Every Day by David Levithan
Price: Rs 638
There’s never any warning about where it will be or who it will be. A has made peace with that, even established guidelines by which to live: Never get too attached. Avoid being noticed. Do not interfere. It’s all fine until the morning that A wakes up in the body of Justin and meets Justin’s girlfriend, Rhiannon. From that moment, the rules by which A has been living no longer apply. Because finally A has found someone he wants to be with. With his new novel, Levithan has pushed himself to new creative heights. He has written a captivating story that will fascinate readers as they begin to comprehend the complexities of life and love in A’s world, as A and Rhiannon seek to discover if you can truly love someone who is destined to change every day. Every Day is a wise and wildly unique love story from the New York Times bestselling co-author of Nick and Norah’s Infinite Playlist and Will Grayson, Will Grayson about a teen who wakes up every morning in a different body, living a different life.

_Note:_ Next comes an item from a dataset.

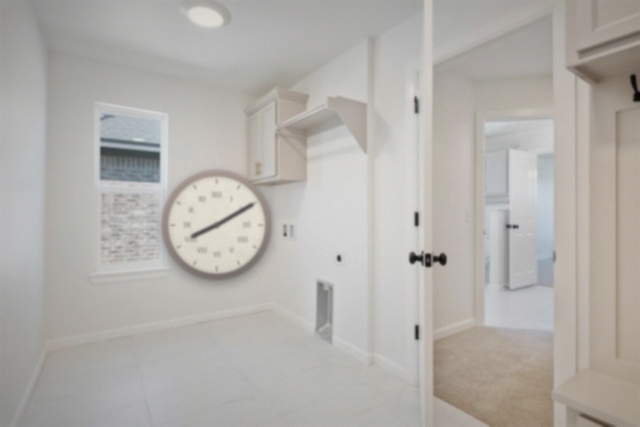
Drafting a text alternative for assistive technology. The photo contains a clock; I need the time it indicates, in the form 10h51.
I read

The Last of the Tsars by Robert Service
Price: Rs 798
In March 1917, Nicholas II, the last Tsar of All the Russias, abdicated and the dynasty that had ruled an empire for 300 years was forced from power by revolution. Now Robert Service, the eminent historian of Russia, examines Nicholas’s life and thought from the months before his momentous abdication to his death, with his family, in Ekaterinburg in July 1918. The story has been told many times, but Service’s deep understanding of the period and his forensic examination of previously untapped sources, including the Tsar’s diaries and recorded conversations, as well as the testimonies of the official inquiry, shed remarkable new light on his troubled reign, also revealing the kind of Russia that Nicholas wanted to emerge from the Great War. The Last of the Tsars is a masterful study of a man who was almost entirely out of his depth, perhaps even willfully so. It is also a compelling account of the social, economic and political ferment in Russia that followed the February Revolution, the Bolshevik seizure of power in October 1917.